Ein Gestalter und Gentleman

Zu Besuch bei Antonio Citterio in Mailand. Hier zeichnet er Hochhäuser genauso wie Sofas. Seine Stücke stehen bis 9. April auf der Messe Salone del Mobile.

Typisch Mailand. Kann man das überhaupt behaupten von Dingen, die Designer gestaltet haben? Die noch dazu entworfen wurden von Mailändern in Mailand wie etwa Antonio Citterio, dessen Studio dort liegt, wo die Gassen hinter dem Dom ein wenig enger werden. Vor Kurzem wurde er in einem italienischen Designmagazin so genannt: „designer gentiluomo“, In seinen 66 Lebensjahren wurde er oftmals preisgekrönt, 1987 und 1995 mit dem prestigeträchtigsten unter den Designpreisen, dem Compasso d’Oro, ausgezeichnet. In Meda wurde er geboren, in der Kleinstadt in der Nähe von Mailand ist er auch aufgewachsen. Dort war die Möbelindustrie schon immer zu Hause. Von klein auf hat er Tischlern und Tapezierern bei der Arbeit zugesehen; nach dem Studium gründete er 1970 sein Architekturbüro in Mailand, bewegte sich aber seit Anfang an auf dem internationalen Parkett. Zu seinen Auftraggebern gehören renommierte Hersteller wie Vitra oder italienische Unternehmen wie B & B Italia, Kartell oder Flexform.

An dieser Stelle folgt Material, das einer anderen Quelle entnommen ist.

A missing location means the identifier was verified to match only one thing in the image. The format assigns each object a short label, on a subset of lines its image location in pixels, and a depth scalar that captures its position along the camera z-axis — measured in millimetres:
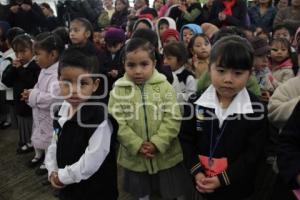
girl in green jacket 2090
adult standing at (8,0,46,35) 5781
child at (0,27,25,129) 3615
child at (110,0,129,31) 5879
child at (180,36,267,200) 1712
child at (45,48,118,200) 1735
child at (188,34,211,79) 2936
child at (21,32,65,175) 2977
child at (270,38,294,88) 2678
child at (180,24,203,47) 3920
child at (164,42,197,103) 2812
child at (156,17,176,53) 4492
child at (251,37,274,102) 2531
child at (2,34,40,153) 3299
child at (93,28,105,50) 4797
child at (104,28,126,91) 3545
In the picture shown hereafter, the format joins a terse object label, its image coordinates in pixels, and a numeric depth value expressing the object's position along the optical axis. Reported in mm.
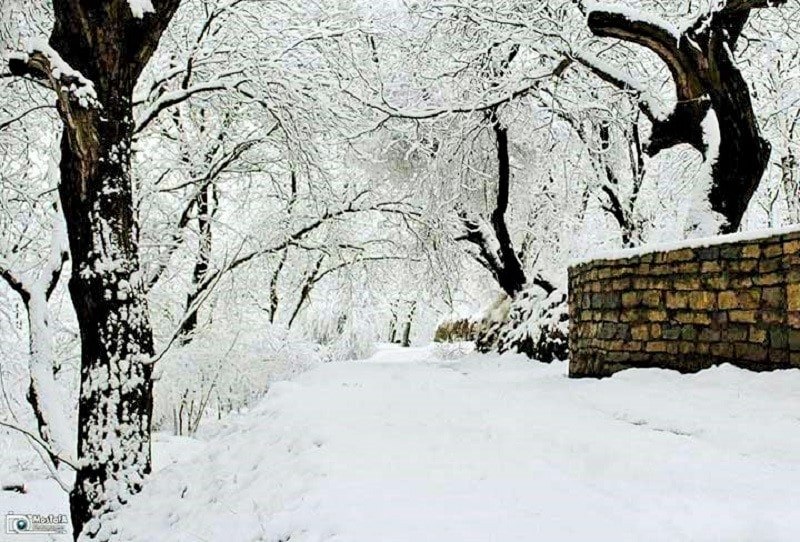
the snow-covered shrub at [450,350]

Zuletzt arbeitete er intensiv mit seinem Studio an dem Projekt „Grand Sofa“ für Vitra. Ab 4. April wird es auf der größten Möbelmesse der Welt in Mailand, dem Salone del Mobile, zu sehen sein. Ist es ein Sofa, dem man die Mailänder Provenienz ansieht? „Ich würde es so sagen: In erster Linie begreife ich mich als ein Architekt, der international tätig ist. Unser Büro mit 85 Mitarbeitern in Mailand und fünf in New York zählt zu den wichtigsten in Italien. Was das Design wiederum betrifft, so bezeichne ich mich in der Tat als Mailänder, als Mailänder Designer.“ Und diese Stadt hat so einige große Namen auf dem Terrain von Architektur und Design hervorgebracht. Von Luigi Caccia Dominioni, Piero Portaluppi über Giò Ponti bis Vico Magistretti. „Sie alle setzten stets beim architektonischen Entwurf an, hatten aber auch gleichzeitig das Interior im Kopf“, sagt Citterio.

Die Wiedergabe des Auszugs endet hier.